KOMPAS.com - Organisasi Kesehatan Dunia (WHO) secara resmi menetapkan kecanduan game sebagai penyakit gangguan mental, Senin (18/6/2018).
Berkaitan dengan kecanduan game, WHO memasukkannya ke daftar "disorders due to addictive behavior" atau penyakit yang disebabkan oleh kebiasaan atau kecanduan.
Menurut WHO, gangguan game dianggap merupakan penyakit mental jika memenuhi tiga hal.
Pertama, "gangguan mengontrol keinginan main game". Menurut terapis kecanduan Paul Hokemeyer Ph.D, ini merupakan kondisi saat seseorang tidak bisa mengendalikan keinginannya, bahkan jika tahu efek negatifnya.
Kedua adalah "naiknya prioritas untuk main game dibanding aktivitas lain sehingga main game mengalahkan minat dan kegiatan harian."
Sebagai cantoh adalah anak-anak yang memilih main game sendirian dibanding bermain di luar bersama teman, makan, mandi, atau tidur.
"Pada dasarnya ia menganggap main game lebih utama dibanding aktivitas harian lain yang sebenarnya juga menyenangkan," kata Hokemeyer seperti dikutip Livestrong.
Baca juga: Kecanduan Gawai Jadi Penyebab Pernikahan Tak Harmonis
Aspek yang ketiga adalah "adanya peningkatan main game walau sudah tahu efek negatifnya."

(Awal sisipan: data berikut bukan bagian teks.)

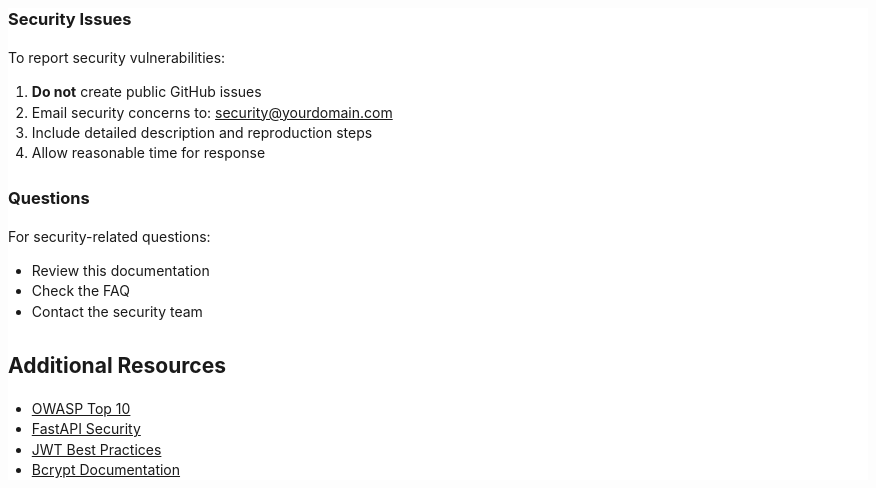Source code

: ### Security Issues

To report security vulnerabilities:

1. **Do not** create public GitHub issues
2. Email security concerns to: security@yourdomain.com
3. Include detailed description and reproduction steps
4. Allow reasonable time for response

### Questions

For security-related questions:

- Review this documentation
- Check the FAQ
- Contact the security team

## Additional Resources

- [OWASP Top 10](https://owasp.org/www-project-top-ten/)
- [FastAPI Security](https://fastapi.tiangolo.com/tutorial/security/)
- [JWT Best Practices](https://tools.ietf.org/html/rfc8725)
- [Bcrypt Documentation](https://github.com/pyca/bcrypt/)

Untuk bisa dikategorikan sebagai penyakit mental, perilaku kecanduan game itu secara signifikan telah merusak fungsi-fungsi normal dalam hal personal, sosial, pendidikan, pekerjaan, atau area penting lainnya, selama sekitar 12 bulan.
Hokemeyer menjelaskan, walau kita mungkin hanya sesekali bermain game sampai lupa waktu, tapi jangan dianggap enteng.
"Seperti kecanduan lainnya yang bertambah dengan cepat, demikian juga dengan kecanduan game," katanya.
Hal ini terutama pada anak-anak dan remaja. "Secara alami otak anak dan remaja lebih gampang menyerap kegembiraan dan stimulasi berlebihan," katanya.
Menurut Dr.Vladimir Poznyak dari Departemen Mental Health and Substance Abuse WHO, terapi dan intervensi untuk kecanduan game meliputi terapi, dukungan sosial dan keluarga.